Richard Szczepanski is a director for Infochem Computer Services Ltd., a London-based consultancy and software house specializing in physical properties for the oil and gas sector. Before joining Infochem in 1988, he was leader of the operational thermodynamics project at the British Petroleum Research Centre, Sunbury-on-Thames. He holds BS and PhD degrees in chemical engineering from Imperial College, London University, and has over 20 years' experience in physical property modeling and software development.
Beryl Edmonds is a director of Infochem Computer Services Ltd. and was previously the director of the Physical Property Data Service of the Institution of Chemical Engineers.
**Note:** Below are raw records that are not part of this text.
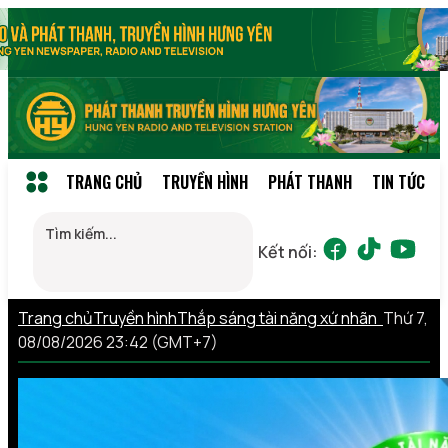
TRANG CHỦ
TRUYỀN HÌNH
PHÁT THANH
TIN TỨC
Kết nối:
Trang chủ
Truyền hình
Thắp sáng tài năng xứ nhãn
Thứ 7,
08/08/2026 23:42 (GMT+7)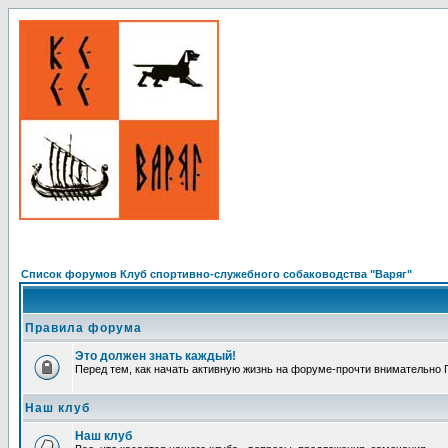
Список форумов Клуб спортивно-служебного собаководства "Варяг"
Правила форума
Это должен знать каждый!
Перед тем, как начать активную жизнь на форуме-прочти внимательно Пр
Наш клуб
Наш клуб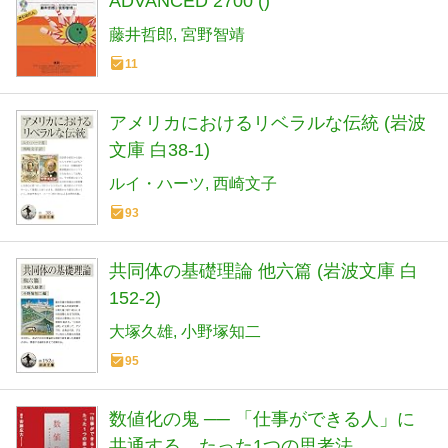
ADVANCED 2700 ()
藤井哲郎
宮野智靖
11
アメリカにおけるリベラルな伝統 (岩波
文庫 白38-1)
ルイ・ハーツ
西崎文子
93
共同体の基礎理論 他六篇 (岩波文庫 白
152-2)
大塚久雄
小野塚知二
95
数値化の鬼 ── 「仕事ができる人」に
共通する、たった1つの思考法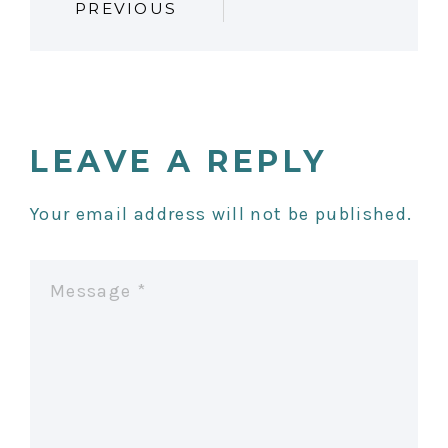
PREVIOUS
O
S
T
LEAVE A REPLY
N
Your email address will not be published.
A
V
I
G
A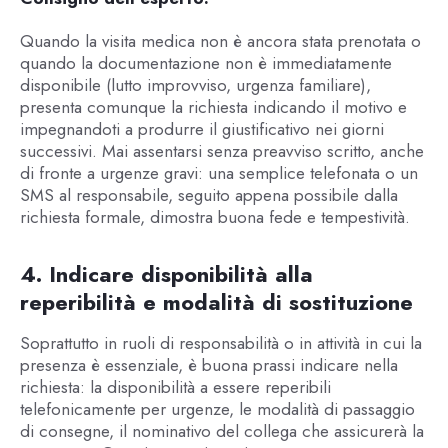
Quando la visita medica non è ancora stata prenotata o
quando la documentazione non è immediatamente
disponibile (lutto improvviso, urgenza familiare),
presenta comunque la richiesta indicando il motivo e
impegnandoti a produrre il giustificativo nei giorni
successivi. Mai assentarsi senza preavviso scritto, anche
di fronte a urgenze gravi: una semplice telefonata o un
SMS al responsabile, seguito appena possibile dalla
richiesta formale, dimostra buona fede e tempestività.
4. Indicare disponibilità alla
reperibilità e modalità di sostituzione
Soprattutto in ruoli di responsabilità o in attività in cui la
presenza è essenziale, è buona prassi indicare nella
richiesta: la disponibilità a essere reperibili
telefonicamente per urgenze, le modalità di passaggio
di consegne, il nominativo del collega che assicurerà la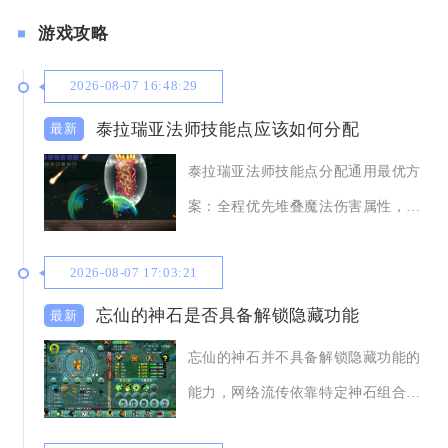
游戏攻略
2026-08-07 16:48:29
泰拉瑞亚法师技能点应该如何分配
泰拉瑞亚法师技能点分配通用最优方
案：全程优先堆叠魔法伤害属性，其
次提升魔力上限与
2026-08-07 17:03:21
忘仙的神石是否具备解锁隐藏功能
忘仙的神石并不具备解锁隐藏功能的
能力，网络流传依靠特定神石组合、
高品质仙品神石触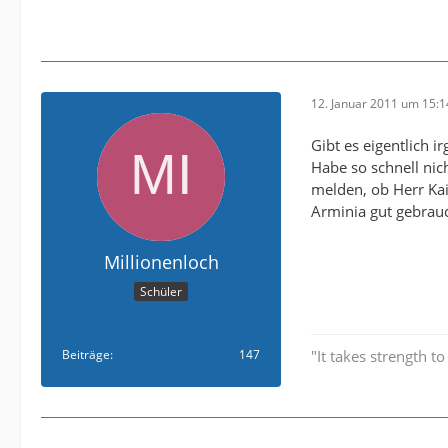
12. Januar 2011 um 15:1
Gibt es eigentlich i
Habe so schnell nich
melden, ob Herr Kai
Arminia gut gebrauc
Millionenloch
Schüler
Beiträge
147
"It takes strength t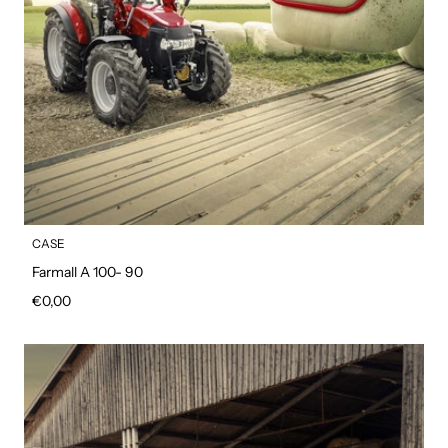
CASE
Farmall A 100- 90
Prezzo regolare
€0,00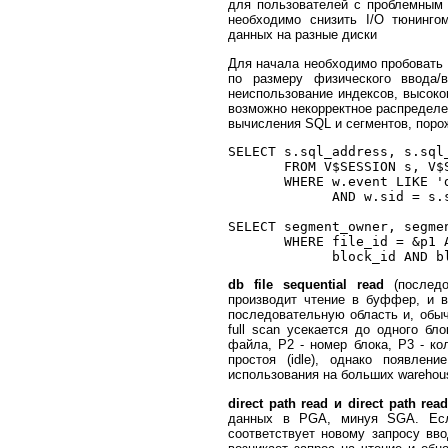
для пользователей с проблемным 
необходимо снизить I/O тюнинго
данных на разные диски
Для начала необходимо пробовать 
по размеру физического ввода
неиспользование индексов, высоко
возможно некорректное распределе
вычисления SQL и сегментов, пор
SELECT s.sql_address, s.sql_
       FROM V$SESSION s, V$S
       WHERE w.event LIKE 'd
             AND w.sid = s.s
SELECT segment_owner, segmen
       WHERE file_id = &p1 A
db file sequential read
(последо
производит чтение в буффер, и в
последовательную область и, обыч
full scan усекается до одного 
файла, P2 - номер блока, P3 - к
простоя (idle), однако появлени
использования на больших warehou
direct path read и direct path read
данных в PGA, минуя SGA. Есл
соответствует новому запросу вв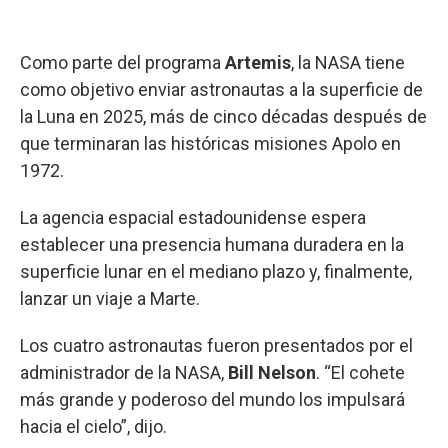
Como parte del programa
Artemis
, la NASA tiene
como objetivo enviar astronautas a la superficie de
la Luna en 2025, más de cinco décadas después de
que terminaran las históricas misiones Apolo en
1972.
La agencia espacial estadounidense espera
establecer una presencia humana duradera en la
superficie lunar en el mediano plazo y, finalmente,
lanzar un viaje a Marte.
Los cuatro astronautas fueron presentados por el
administrador de la NASA,
Bill Nelson
. “El cohete
más grande y poderoso del mundo los impulsará
hacia el cielo”, dijo.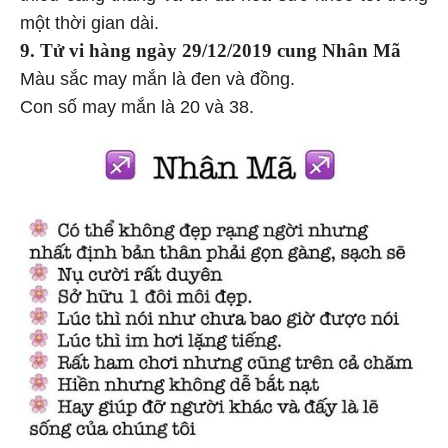
một thời gian dài.
9. Tử vi hàng
ngày 29/12/2019 cung Nhân Mã
Màu sắc may mắn là đen và đồng.
Con số may mắn là 20 và 38.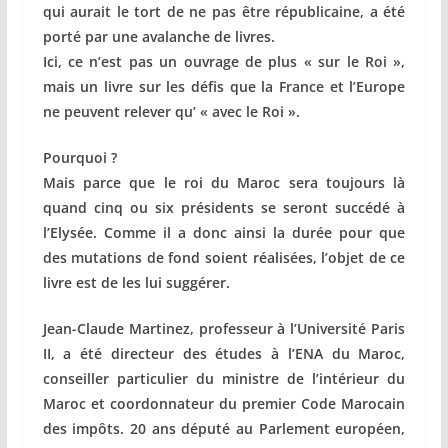
qui aurait le tort de ne pas être républicaine, a été
porté par une avalanche de livres.
Ici, ce n’est pas un ouvrage de plus « sur le Roi »,
mais un livre sur les défis que la France et l’Europe
ne peuvent relever qu’ « avec le Roi ».
Pourquoi ?
Mais parce que le roi du Maroc sera toujours là
quand cinq ou six présidents se seront succédé à
l’Elysée. Comme il a donc ainsi la durée pour que
des mutations de fond soient réalisées, l’objet de ce
livre est de les lui suggérer.
Jean-Claude Martinez, professeur à l’Université Paris
II, a été directeur des études à l’ENA du Maroc,
conseiller particulier du ministre de l’intérieur du
Maroc et coordonnateur du premier Code Marocain
des impôts. 20 ans député au Parlement européen,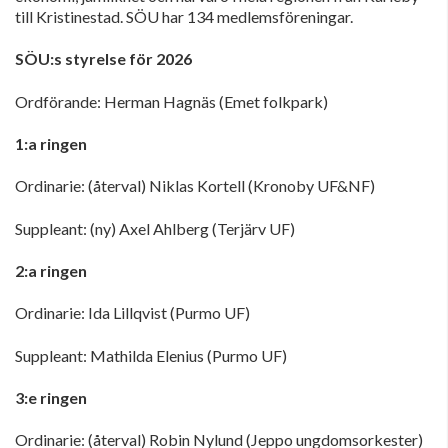
till Kristinestad. SÖU har 134 medlemsföreningar.
SÖU:s styrelse för 2026
Ordförande: Herman Hagnäs (Emet folkpark)
1:a ringen
Ordinarie: (återval) Niklas Kortell (Kronoby UF&NF)
Suppleant: (ny) Axel Ahlberg (Terjärv UF)
2:a ringen
Ordinarie: Ida Lillqvist (Purmo UF)
Suppleant: Mathilda Elenius (Purmo UF)
3:e ringen
Ordinarie: (återval) Robin Nylund (Jeppo ungdomsorkester)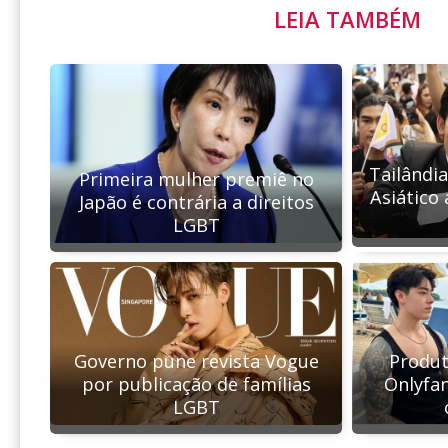
LEIA TAMBÉM
Tailândia
Primeira mulher premiê no
Asiático
Japão é contrária a direitos
LGBT
Governo pune revista Vogue
Produt
por publicação de famílias
Onlyfan
LGBT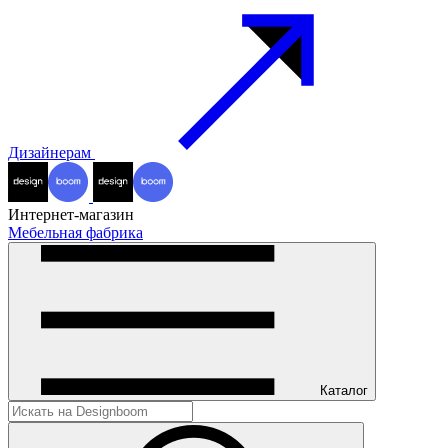
Дизайнерам
Интернет-магазин
Мебельная фабрика
Каталог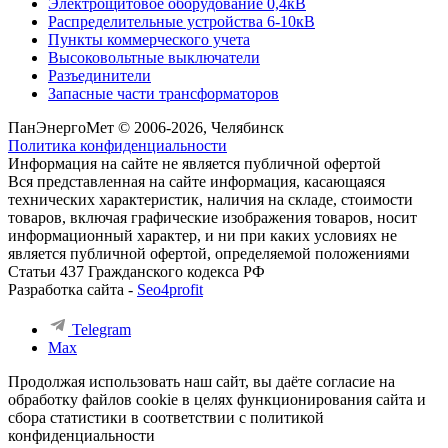
Электрощитовое оборудование 0,4кВ
Распределительные устройства 6-10кВ
Пункты коммерческого учета
Высоковольтные выключатели
Разъединители
Запасные части трансформаторов
ПанЭнергоМет © 2006-2026, Челябинск
Политика конфиденциальности
Информация на сайте не является публичной офертой
Вся представленная на сайте информация, касающаяся
технических характеристик, наличия на складе, стоимости
товаров, включая графические изображения товаров, носит
информационный характер, и ни при каких условиях не
является публичной офертой, определяемой положениями
Статьи 437 Гражданского кодекса РФ
Разработка сайта -
Seo4profit
Telegram
Max
Продолжая использовать наш сайт, вы даёте согласие на
обработку файлов cookie в целях функционирования сайта и
сбора статистики в соответствии с
политикой
конфиденциальности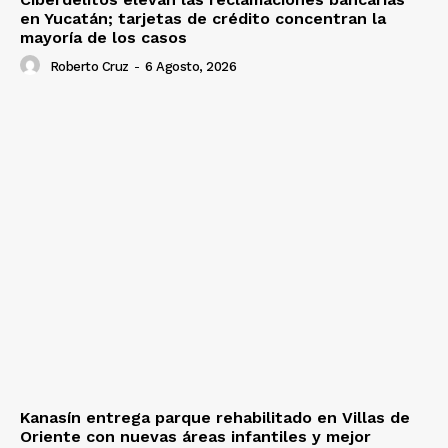
en Yucatán; tarjetas de crédito concentran la
mayoría de los casos
Roberto Cruz
-
6 Agosto, 2026
Kanasín entrega parque rehabilitado en Villas de
Oriente con nuevas áreas infantiles y mejor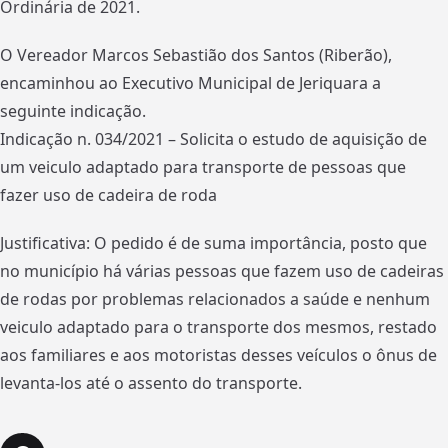
Ordinária de 2021.
O Vereador Marcos Sebastião dos Santos (Riberão),
encaminhou ao Executivo Municipal de Jeriquara a
seguinte indicação.
Indicação n. 034/2021 – Solicita o estudo de aquisição de
um veiculo adaptado para transporte de pessoas que
fazer uso de cadeira de roda
Justificativa: O pedido é de suma importância, posto que
no município há várias pessoas que fazem uso de cadeiras
de rodas por problemas relacionados a saúde e nenhum
veiculo adaptado para o transporte dos mesmos, restado
aos familiares e aos motoristas desses veículos o ônus de
levanta-los até o assento do transporte.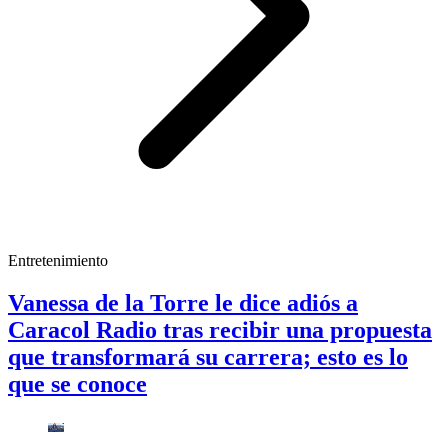
Entretenimiento
Vanessa de la Torre le dice adiós a
Caracol Radio tras recibir una propuesta
que transformará su carrera; esto es lo
que se conoce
She holds BS and PhD degrees in chemistry from Sheffield University. She has been a leading figure in thermodynamic data and modeling for 24 years.
Nigel Brown is a technology development manager for the Offshore Safety Division of the U.K. Health and Safety Executive.

He is a chartered chemical engineer with 15 years upstream oil industry experience. He holds BS and PhD degrees in chemical engineering and an MBA from Imperial College, London University.

Terry Hamilton is a principal inspector in the Offshore Safety Division of the U.K. Health and Safety Executive, and is a leader of the HSE well control program. He holds a BS degree from Bristol University and an MS degree from the Cranfield Institute of Technology.